Ver la hora se encontraba más allá del placer y la satisfacción, le producía una profunda
alegría, un regocijo sublime hacerlo. El abismo por el cual caía no parecía tener fondo, pero
sentía tocar la mano de un ángel al mirar el reloj. Había una convicción única, algo sólido,
inquebrantable, indiscutible sobre qué apoyarse. Existía una verdad universal, un hecho
seguramente cierto, como el gusto sentido al quitarse la ropa en la intimidad o el consistente
e hipnótico silencio que dejan las chicharras en el viento y las olas del mar.

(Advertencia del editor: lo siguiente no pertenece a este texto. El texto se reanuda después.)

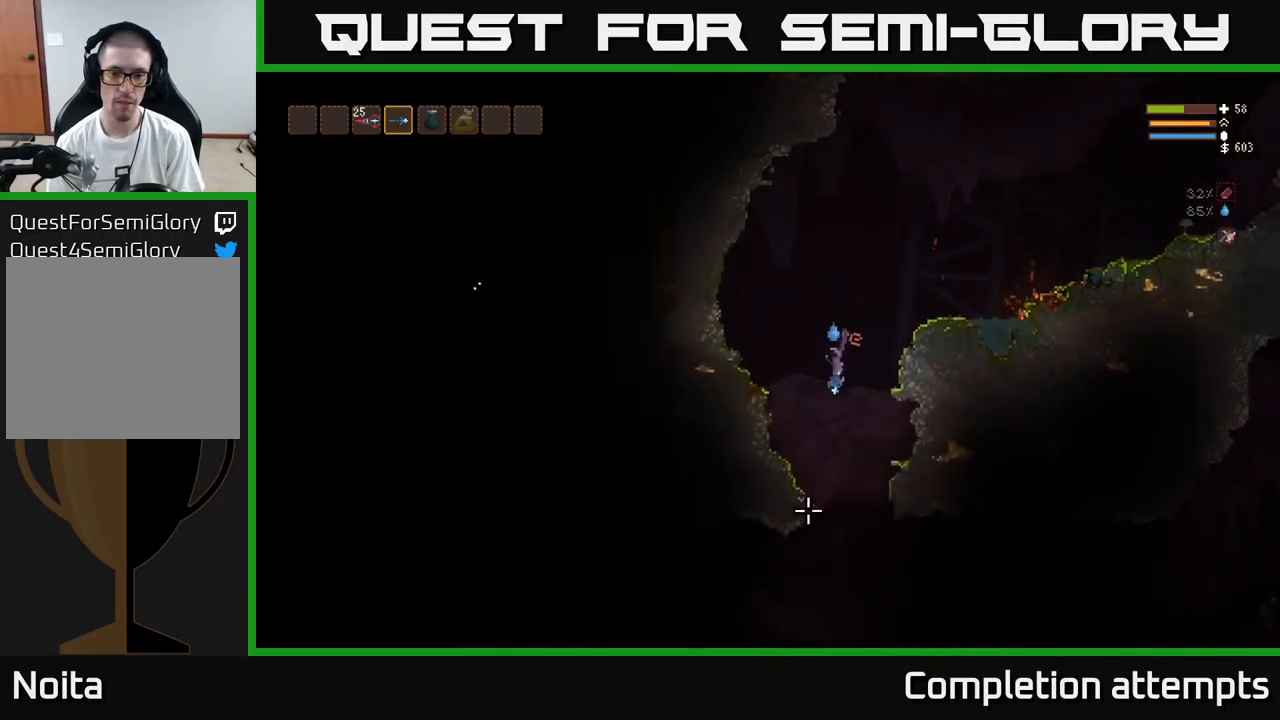
{"buttons": [], "left_stick": "right", "right_stick": "down", "events": [[183, "left_stick", "right"], [334, "right_stick", "down-left"], [484, "right_stick", "down"]]}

La vida era una ácida vorágine que imparablemente destruía sin piedad toda certeza frente
a sus ojos, mas ahí estaban esos firmes segundos de terciopelo dorado…. Como hojas,
como hijos, como dioses, como esclavos, como joyas, como aves con el ala rota, como
códigos, como la sal más exquisita. Irónicamente su escape de la realidad era lo único real:
el tiempo; por ello se había vuelto “alarmhólico”, programaba constantes alarmas que le
recordaban mirarlo. Y ahí estaba siempre, dulce, confiado, palpable pero volátil; desnudo,
espumoso, temporal, eterno. Suspiraba de alivio…, pronto ese momento como todos,
pasaría, solo había que esperar pacientemente, la excusa perfecta para fumarse un
cigarrillo.
Este texto no alienta o promueve bajo ningún punto de vista el nocivo y adictivo hábito de fumar, es solo la perspectiva de un adicto al tabaco. Por tí mismo, por la gente que te quiere, y por la que no te quiere (así te tienen que aguantar más años), fuma menos porfis. Gracias, te quiero.